A typeof operator in OCaml

2021-06-25 21:26:20+09:00

Let’s say one is implementing a source to source rewriter for OCaml (a preprocessor, like a PPX library) and needs to manipulate the type of an expression. They don’t want to execute the expression, just want to refer to its type, something like a type of <expr> operator.

OCaml lets you bind the type of a sub-expression to a variable, e.g. (<expr> : 'my_var), and you can then refer to 'my_var in the rest of the expression. But can we do the same in a module and bind the type to a type constructor?

In this blog post, I will give a syntactic construction to realize the "type of" operator:

type t = [%typeof expr]

like we can already do for module:

module type T = module type of M

Menhir, the parser generator, needs something similar to infer the type of semantic actions and non-terminals. It is useful to improve usability and necessary for the inspection features (see ‘Inspection API’). To do so, it runs ocaml a first time in isolation to infer the interface of a specially crafted file, then it parses that interface. This complicates Menhir and the build process significantly (see ‘Interaction with build systems’) and makes it less flexible. Could we do the same in a single pass, directly in OCaml code?

Invocation of C(++)thulhu

It turns out that the following encoding does just that:

type my_type = [%type_of <<some_expr>>]

~=

include (
  (functor (M : sig module type T module X : T end) -> M.X)
    (struct
      let some_expr () = <<some_expr>>
      module type T0 = sig type my_type end
      module X = (val (
          (fun (type a) (_ : unit -> a) :
             (module T0 with type my_type = a) ->
             (module struct type my_type = a end))
          some_expr
        ))
      module type T = module type of X
    end)
)

<<some_expr>> range over expressions and my_type over type names: replace them with the actual expression and the name you want.

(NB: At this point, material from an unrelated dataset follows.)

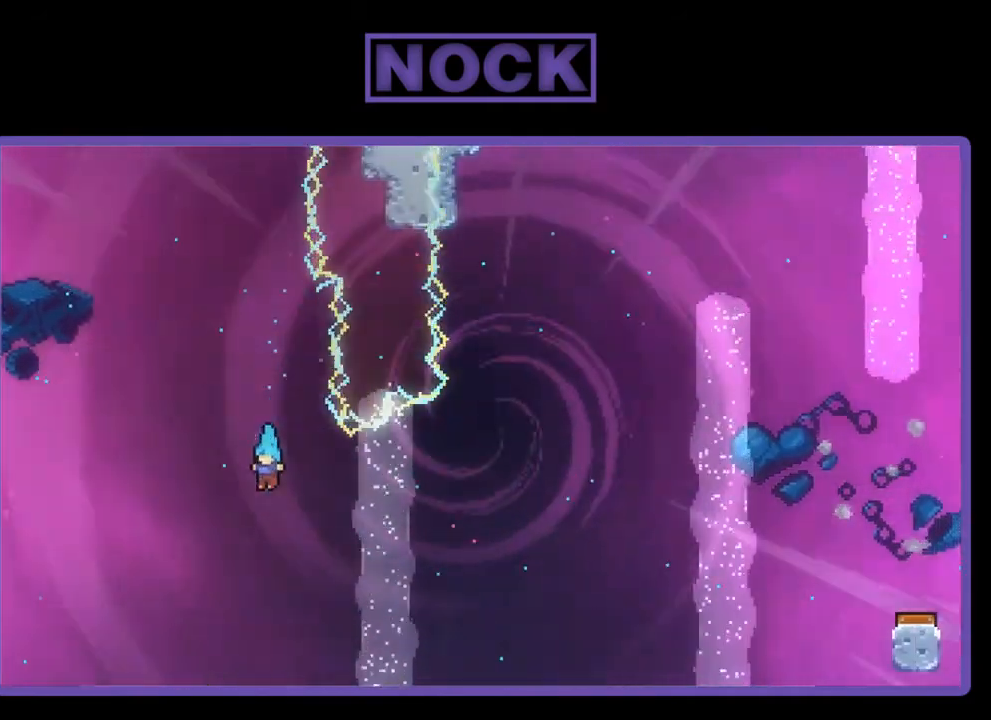
{"buttons": [], "right_stick": "center", "events": []}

Let’s go through it layer by layer, in a top-level. For the sake of this example, we will try to infer the type of 5, e.g. implementing type my_type = [%type_of 5].

First we wrap the expression in a function to delay evaluation. This prevents any side effect from happening:

# let some_expr () = 5;;
val some_expr : unit -> int

Type inference is done and the definition almost has the type we want to name.

We will use first-class modules to construct a type declaration. The typechecker requires to name the signatures that are used in first-class modules, so we define T0:

# module type T0 = sig type my_type end;;

But the benefits of first-class modules is that they are actually expressions, which will allow type inference to fill the type information.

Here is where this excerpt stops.